At a recent one-day symposium at Dublin City University, Esra Doğramaci spoke on this exact topic. She highlighted numerous, systematic errors in traditional news coverage, and showed how social media helped correct misreporting.
[youtube=http://www.youtube.com/watch?v=ajxV737Voso&w=640&h=480]
Her most stinging critique was that foreign media reported these protests within an “Arab spring” frame. This suggests a revolutionary purpose aimed at regime change, rather than towards specific policy reforms. Referencing the protests as “Turkish Tahrir” was emblematic of “sensationalism and misinformation.” The numbers, the eventual unanimity, and the scale of government repression did not match, making the Arab spring frame fall flat. As one analyst suggested the underlying issue is identity, and that Kemalism was a “spent force” while long-suppressed religious politics are emergent.
Not only did news media fail to explore this more relevant historic context, but they offered reductionist and ahistorical parallels instead. She points out The Economist cover that superimposed Prime Minister Erdogan’s face on an Ottoman Sultan’s body.
Doğramaci pointed to blatant acts of misreporting, from identifying a mass audience for the Prime Minister as an anti-government protest, to outdated photos of an injured child, to articles gauging national opinion based on interviews with ten Turks. One rumor that the government shuttered cell phone service was reported, but shown by a social media user to be false. She attributed these, in part, to the problem of producing “news requiring least effort.” Social media users, could correct the record and push journalism to be better.
There are, however, other systematic issues. The Turkish spring frame, could reflect a lack of familiarity with the idiosyncrasies of Turkey, such as the deeper tension in its changing political culture. Editors or journalists may just collapse it in with the set of Arab countries that saw uprisings starting in late 2010 — Tunisia, Egypt, Libya, Yemen, Bahrain and Syria. Or, it could be a frame intended to grab more page views: a “hook.” That certainly seems to be the purpose of magazine covers, after all.
Covering it poorly is probably better than not covering it all.

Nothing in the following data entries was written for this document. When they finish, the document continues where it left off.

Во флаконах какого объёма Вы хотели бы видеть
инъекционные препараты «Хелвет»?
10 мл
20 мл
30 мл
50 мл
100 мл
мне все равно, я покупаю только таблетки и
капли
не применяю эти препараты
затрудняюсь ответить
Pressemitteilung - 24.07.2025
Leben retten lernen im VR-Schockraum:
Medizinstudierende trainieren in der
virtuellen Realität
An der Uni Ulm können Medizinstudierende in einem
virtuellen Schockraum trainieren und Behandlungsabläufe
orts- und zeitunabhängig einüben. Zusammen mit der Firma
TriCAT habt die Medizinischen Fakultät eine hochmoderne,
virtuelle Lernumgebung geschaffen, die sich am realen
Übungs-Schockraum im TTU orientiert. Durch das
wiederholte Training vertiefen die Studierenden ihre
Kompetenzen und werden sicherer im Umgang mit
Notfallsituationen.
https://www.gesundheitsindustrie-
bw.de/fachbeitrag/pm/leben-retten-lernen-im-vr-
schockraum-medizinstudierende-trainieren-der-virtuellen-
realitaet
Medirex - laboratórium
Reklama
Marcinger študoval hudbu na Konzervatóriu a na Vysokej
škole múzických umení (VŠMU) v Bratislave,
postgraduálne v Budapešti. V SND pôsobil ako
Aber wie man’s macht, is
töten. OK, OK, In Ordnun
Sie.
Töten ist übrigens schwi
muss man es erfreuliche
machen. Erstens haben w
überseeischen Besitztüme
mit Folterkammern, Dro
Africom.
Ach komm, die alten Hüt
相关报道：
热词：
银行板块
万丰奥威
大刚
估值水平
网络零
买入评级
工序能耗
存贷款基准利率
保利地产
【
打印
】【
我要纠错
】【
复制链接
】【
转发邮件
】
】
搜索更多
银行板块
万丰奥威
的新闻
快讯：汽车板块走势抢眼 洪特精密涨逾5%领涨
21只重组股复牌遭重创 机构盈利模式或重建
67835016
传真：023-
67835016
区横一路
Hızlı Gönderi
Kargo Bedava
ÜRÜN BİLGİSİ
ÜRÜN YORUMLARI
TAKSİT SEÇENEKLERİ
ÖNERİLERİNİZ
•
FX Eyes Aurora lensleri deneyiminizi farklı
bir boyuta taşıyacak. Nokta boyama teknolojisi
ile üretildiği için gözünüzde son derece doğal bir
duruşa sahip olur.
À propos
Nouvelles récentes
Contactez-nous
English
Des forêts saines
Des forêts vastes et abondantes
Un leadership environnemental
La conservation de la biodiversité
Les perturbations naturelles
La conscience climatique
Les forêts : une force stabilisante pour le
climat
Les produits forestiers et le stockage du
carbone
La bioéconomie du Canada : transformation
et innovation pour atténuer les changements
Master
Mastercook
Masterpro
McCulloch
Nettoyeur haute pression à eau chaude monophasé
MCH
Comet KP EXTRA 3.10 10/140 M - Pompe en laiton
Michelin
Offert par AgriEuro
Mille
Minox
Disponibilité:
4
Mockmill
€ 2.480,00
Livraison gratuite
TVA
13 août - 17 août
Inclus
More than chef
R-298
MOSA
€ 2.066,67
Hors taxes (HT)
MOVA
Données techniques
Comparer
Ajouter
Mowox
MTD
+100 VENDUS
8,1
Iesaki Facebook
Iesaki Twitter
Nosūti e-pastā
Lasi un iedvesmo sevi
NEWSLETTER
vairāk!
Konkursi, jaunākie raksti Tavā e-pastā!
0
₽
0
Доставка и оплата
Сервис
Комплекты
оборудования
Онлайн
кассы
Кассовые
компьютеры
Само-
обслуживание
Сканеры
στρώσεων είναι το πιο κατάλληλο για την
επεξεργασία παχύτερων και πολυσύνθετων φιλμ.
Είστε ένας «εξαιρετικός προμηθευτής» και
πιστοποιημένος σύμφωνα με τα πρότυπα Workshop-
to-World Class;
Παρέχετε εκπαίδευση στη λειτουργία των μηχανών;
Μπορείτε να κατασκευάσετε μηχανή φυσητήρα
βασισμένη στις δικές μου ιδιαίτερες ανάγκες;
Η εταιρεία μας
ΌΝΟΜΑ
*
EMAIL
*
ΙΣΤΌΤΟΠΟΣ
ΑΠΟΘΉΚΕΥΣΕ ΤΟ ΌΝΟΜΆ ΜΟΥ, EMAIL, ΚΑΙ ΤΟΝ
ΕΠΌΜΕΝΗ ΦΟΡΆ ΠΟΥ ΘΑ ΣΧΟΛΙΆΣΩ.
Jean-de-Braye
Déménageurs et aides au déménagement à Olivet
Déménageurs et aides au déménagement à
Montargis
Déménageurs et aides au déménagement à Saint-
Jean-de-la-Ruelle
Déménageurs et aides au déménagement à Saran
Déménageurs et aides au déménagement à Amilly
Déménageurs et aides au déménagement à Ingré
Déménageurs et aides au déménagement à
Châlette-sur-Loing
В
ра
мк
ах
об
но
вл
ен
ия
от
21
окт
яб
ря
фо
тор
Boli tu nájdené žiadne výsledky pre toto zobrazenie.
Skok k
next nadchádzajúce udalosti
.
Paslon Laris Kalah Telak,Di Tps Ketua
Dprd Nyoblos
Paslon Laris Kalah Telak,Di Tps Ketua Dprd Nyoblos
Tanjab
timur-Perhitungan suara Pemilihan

CNN Turk, Doğramaci mentioned, famously ignored the story all together, showing a documentary about penguins instead of the first protests. CNN International was more on the ball, refusing to get scooped. The CNN Turk documentary led to a fun protest meme. The penguin became the protestors’ new logo for neglectful media non-coverage.
One wonders, however, whether we can just fully blame faulty media coverage. The Turkish government’s high rate of convicting and imprisoning journalists won it the nickname “world’s largest prison for journalists.” When Reporters With Borders deems a country that, one wonders how state policy and pressures interfere with journalists’ access and ability to report competently on important stories, such as these protests. Documented reports of intimidation and censorship of journalists suggest government policy can also create reporting skews. One impact is it discourages reporters from covering it. This could be the reason CNN Turk was slow to the subject.
Turkish repression of media is so extensive that it immediately calls into question President Gül’s assessment of the protests and the state response.
Despite the potential for social media users to circumvent traditional state instruments, such as its criminal law, the thick censorial regime would be very likely to impact how key moments in Turkey’s struggle for a new direction are presented, making the veracity of information more difficult to decipher. Far from excusing sloppy journalism, unimaginative metaphors and skin-deep analysis in news media, pointing to the lack of press freedom in Turkey is an essential first step towards helping outsiders better understand what is happening within.